Walking away from that, when I’d put everything I had since I was a kid, into this place? Didn’t sit well with me.
Starting from nothing wasn’t a plan. I had no money, no real savings that I had access to, except one thousand, two hundred and thirteen dollars I’d managed to stash under the floorboards in my bedroom.
That money had taken me years to accumulate. The change from every grocery shop or supply run that I’d skim by the barest margin so he wouldn’t know what I was doing.
I’d waited, biding my time, until the day came when he stopped demanding the receipt so he could do the math and make sure the numbers added up. The day when he finally trusted that what I returned in change not used was accurate.
That’s when my savings began.
But it wasn’t enough. Not to walk away from this town, this state and find some way to start over.
Maybe my problem was I wasn’t very brave.
I didn’t see myself striking out on my own to a city (I used to dream about Seattle, because in my head it was the most different place on earth from Riverbend) without a high school diploma, college degree, or at least a few months’ rent while I tried to find some job.
That’s always where my imagination ended for me. Working as a waitress at some restaurant. Getting by. Living in some shitty apartment, most likely with a roommate who ate the leftover food I brought home.

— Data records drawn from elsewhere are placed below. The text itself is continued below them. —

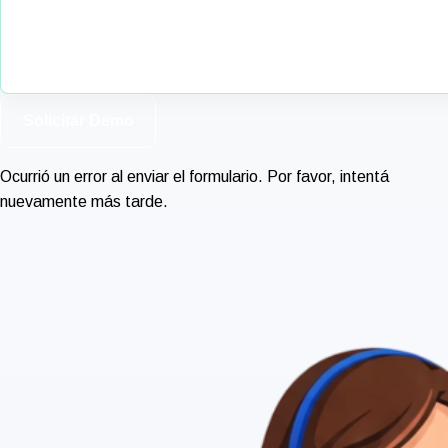
Solicitar Demo
Ocurrió un error al enviar el formulario. Por favor, intentá
nuevamente más tarde.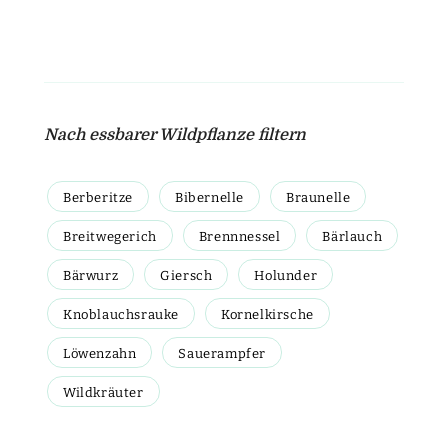
Nach essbarer Wildpflanze filtern
Berberitze
Bibernelle
Braunelle
Breitwegerich
Brennnessel
Bärlauch
Bärwurz
Giersch
Holunder
Knoblauchsrauke
Kornelkirsche
Löwenzahn
Sauerampfer
Wildkräuter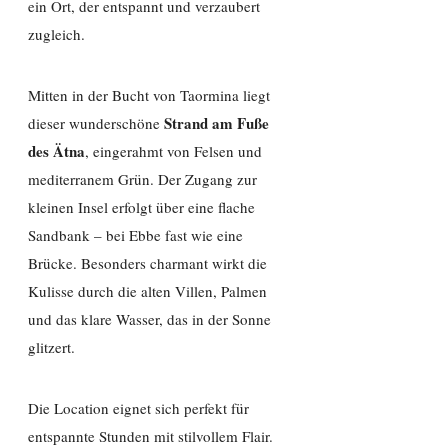
ein Ort, der entspannt und verzaubert
zugleich.
Mitten in der Bucht von Taormina liegt
Strand am Fuße
dieser wunderschöne
des Ätna
, eingerahmt von Felsen und
mediterranem Grün. Der Zugang zur
kleinen Insel erfolgt über eine flache
Sandbank – bei Ebbe fast wie eine
Brücke. Besonders charmant wirkt die
Kulisse durch die alten Villen, Palmen
und das klare Wasser, das in der Sonne
glitzert.
Die Location eignet sich perfekt für
entspannte Stunden mit stilvollem Flair.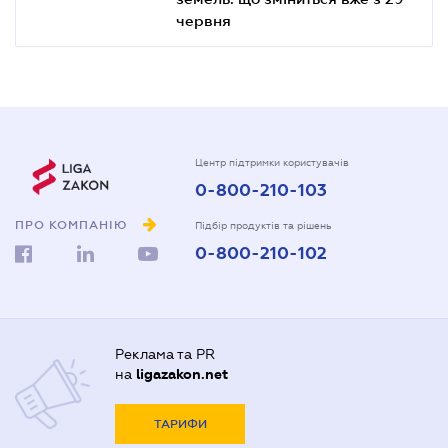
червня
Центр підтримки користувачів
0-800-210-103
ПРО КОМПАНІЮ
Підбір продуктів та рішень
0-800-210-102
Реклама та PR
на
ligazakon.net
ТАРИФИ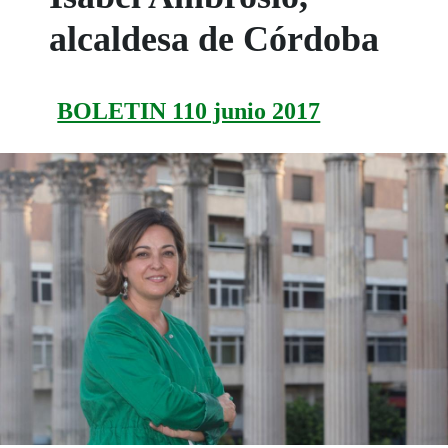
alcaldesa de Córdoba
BOLETIN 110 junio 2017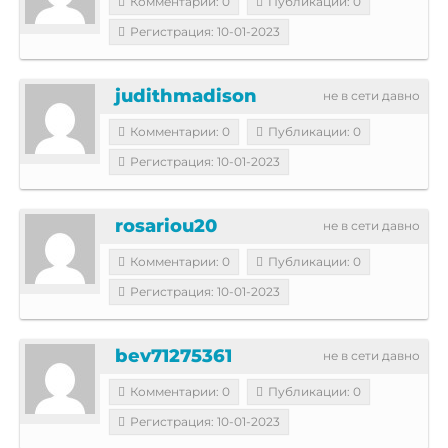
Комментарии: 0
Публикации: 0
Регистрация: 10-01-2023
judithmadison
не в сети давно
Комментарии: 0
Публикации: 0
Регистрация: 10-01-2023
rosariou20
не в сети давно
Комментарии: 0
Публикации: 0
Регистрация: 10-01-2023
bev71275361
не в сети давно
Комментарии: 0
Публикации: 0
Регистрация: 10-01-2023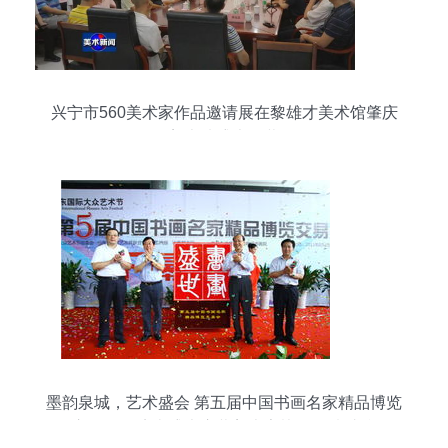
兴宁市560美术家作品邀请展在黎雄才美术馆肇庆
美术馆盛大开幕
墨韵泉城，艺术盛会 第五届中国书画名家精品博览
交易会在济南盛大启幕美术家协会倾情助阵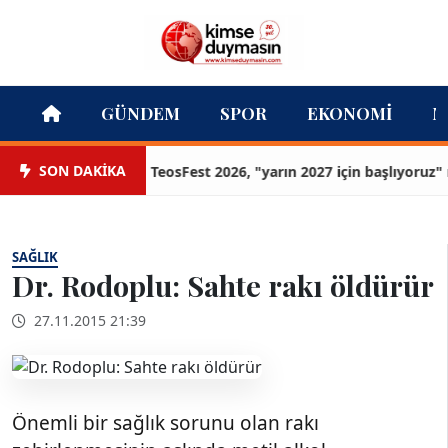
GÜNDEM
SPOR
EKONOMI
M
SON DAKİKA
TeosFest 2026, "yarın 2027 için başlıyoruz" mesa
SAĞLIK
Dr. Rodoplu: Sahte rakı öldürür
27.11.2015 21:39
Önemli bir sağlık sorunu olan rakı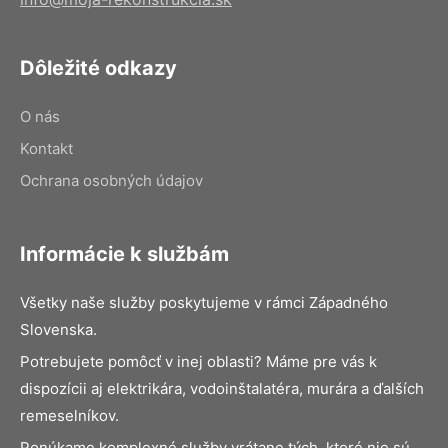
Dôležité odkazy
O nás
Kontakt
Ochrana osobných údajov
Informácie k službám
Všetky naše služby poskytujeme v rámci Západného
Slovenska.
Potrebujete pomôcť v inej oblasti? Máme pre vás k
dispozícii aj elektrikára, vodoinštalatéra, murára a ďalších
remeselníkov.
Ponúkame komplexné služby vrátane tých, ktoré nie sú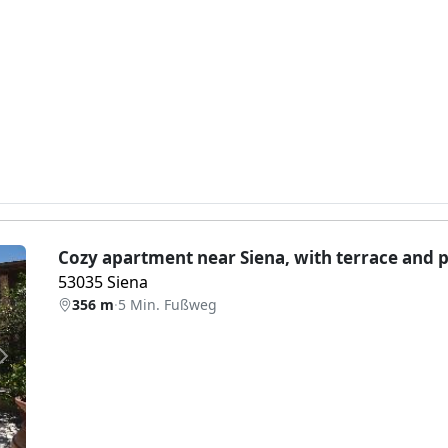
Cozy apartment near Siena, with terrace and 
53035 Siena
356 m
·
5 Min. Fußweg
Weiter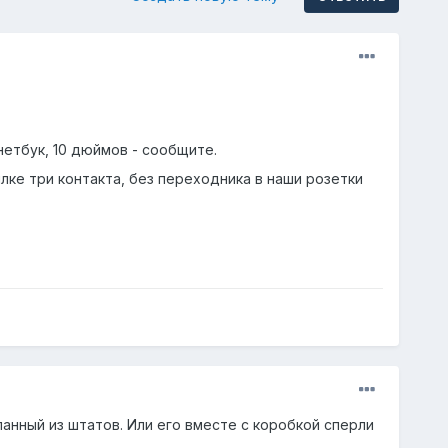
нетбук, 10 дюймов - сообщите.
илке три контакта, без переходника в наши розетки
ланный из штатов. Или его вместе с коробкой сперли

I spent a lot of time working out very detailed trajectories for myself, but it always came back to the farm.
My farm. My legacy. My sweat for ten years as both a laborer and housekeeper.
It belonged to me.
But, the only way I was going to be able to hold on to it was to watch my father marry me off to some cowboy.

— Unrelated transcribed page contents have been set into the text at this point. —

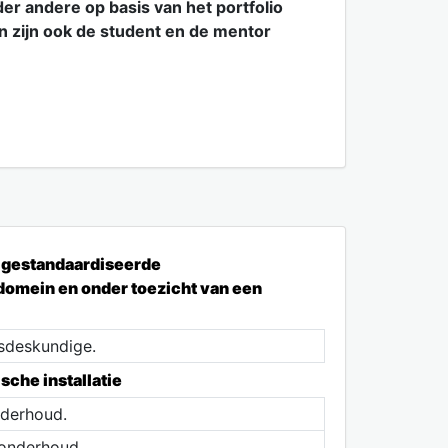
er andere op basis van het portfolio
n zijn ook de student en de mentor
g gestandaardiseerde
omein en onder toezicht van een
sdeskundige.
sche installatie
nderhoud.
sonderhoud.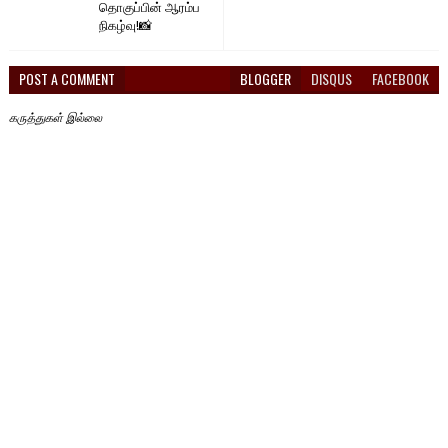
தொகுப்பின் ஆரம்ப
நிகழ்வு!📸
POST A COMMENT
BLOGGER
DISQUS
FACEBOOK
கருத்துகள் இல்லை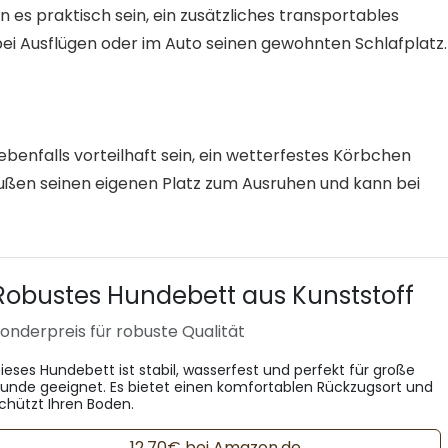
es praktisch sein, ein zusätzliches transportables
ei Ausflügen oder im Auto seinen gewohnten Schlafplatz.
benfalls vorteilhaft sein, ein wetterfestes Körbchen
außen seinen eigenen Platz zum Ausruhen und kann bei
Robustes Hundebett aus Kunststoff
onderpreis für robuste Qualität
ieses Hundebett ist stabil, wasserfest und perfekt für große
unde geeignet. Es bietet einen komfortablen Rückzugsort und
chützt Ihren Boden.
12,70€ bei Amazon.de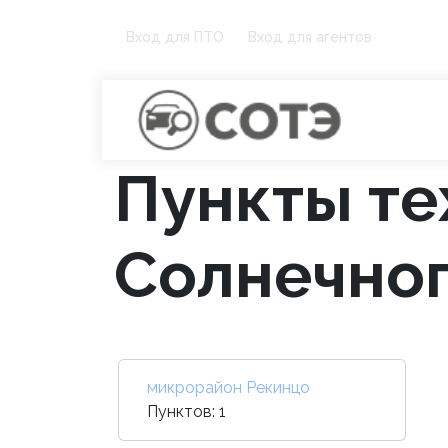
Вход для ПТО
Вход для агентов
Пункты те
Солнечно
микрорайон Рекинцо
Пунктов: 1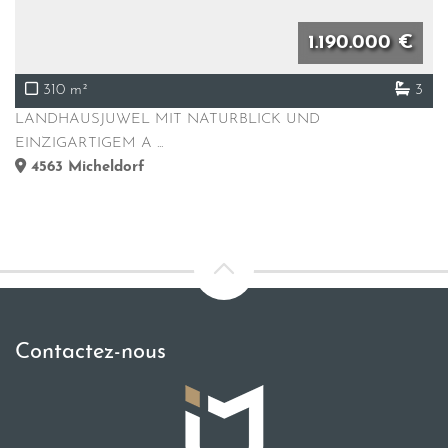
1.190.000 €
310 m²
3
LANDHAUSJUWEL MIT NATURBLICK UND
EINZIGARTIGEM A ...
4563
Micheldorf
Contactez-nous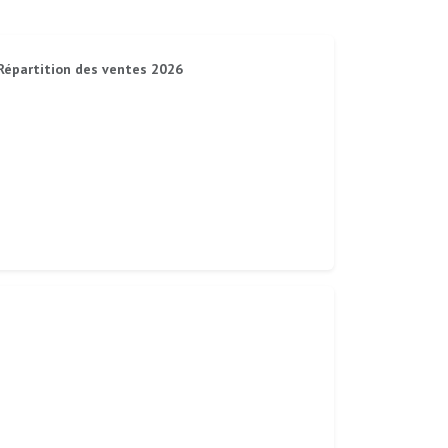
Répartition des ventes 2026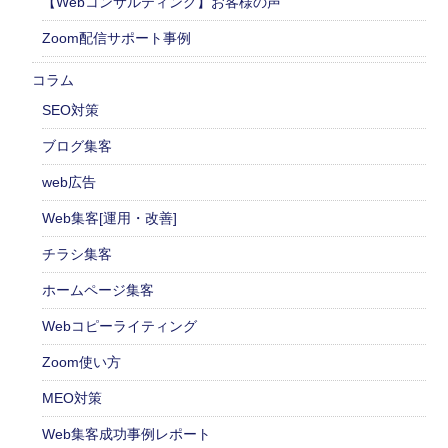
【Webコンサルティング】お客様の声
Zoom配信サポート事例
コラム
SEO対策
ブログ集客
web広告
Web集客[運用・改善]
チラシ集客
ホームページ集客
Webコピーライティング
Zoom使い方
MEO対策
Web集客成功事例レポート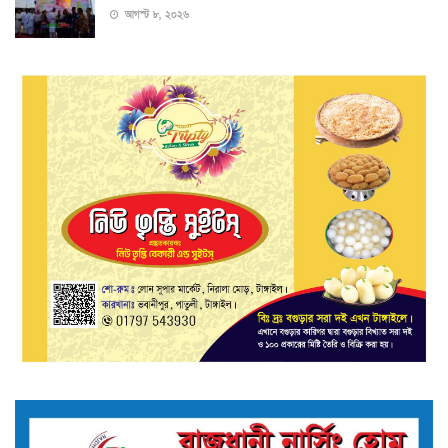
আগস্ট ৮, ২০২৬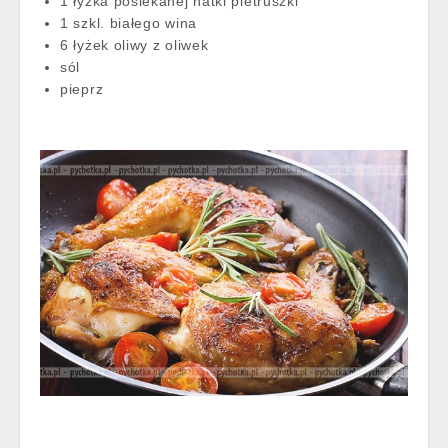
1 łyżka posiekanej natki pietruszki
1 szkl. białego wina
6 łyżek oliwy z oliwek
sól
pieprz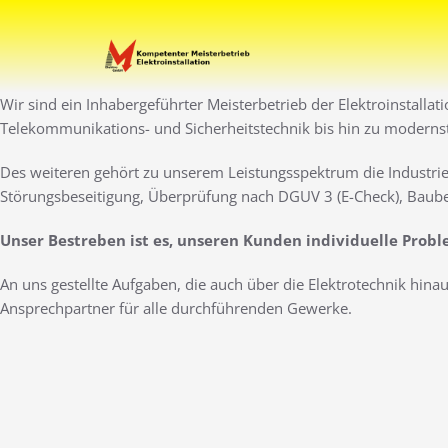
Zum
Inhalt
Ihr Elektro-Dienstleister 
Elektro Marti
springen
Wir sind ein Inhabergeführter Meisterbetrieb der Elektroinstallat
Telekommunikations- und Sicherheitstechnik bis hin zu moderns
Des weiteren gehört zu unserem Leistungsspektrum die Industrie
Störungsbeseitigung, Überprüfung nach DGUV 3 (E-Check), Baube
Unser Bestreben ist es, unseren Kunden individuelle Prob
An uns gestellte Aufgaben, die auch über die Elektrotechnik hin
Ansprechpartner für alle durchführenden Gewerke.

I’d have to come up with a whole new plan.
Wait for Herb to pass. Figure out how to plan for a divorce that resulted in me getting what I was rightfully owed. All of it.
It was days like these I regretted the fact that I wasn’t a sociopathic murderer.
No, running didn’t get me what I wanted. Fighting Herb was pointless. And I wasn’t capable of violence.
Marriage, and navigating my way through a temporary situation, were the only ways out.
I just didn’t know what I was going to have to do, to get to the other side of it.
But I did know this. The man, whoever he was, was going to be my new mortal enemy.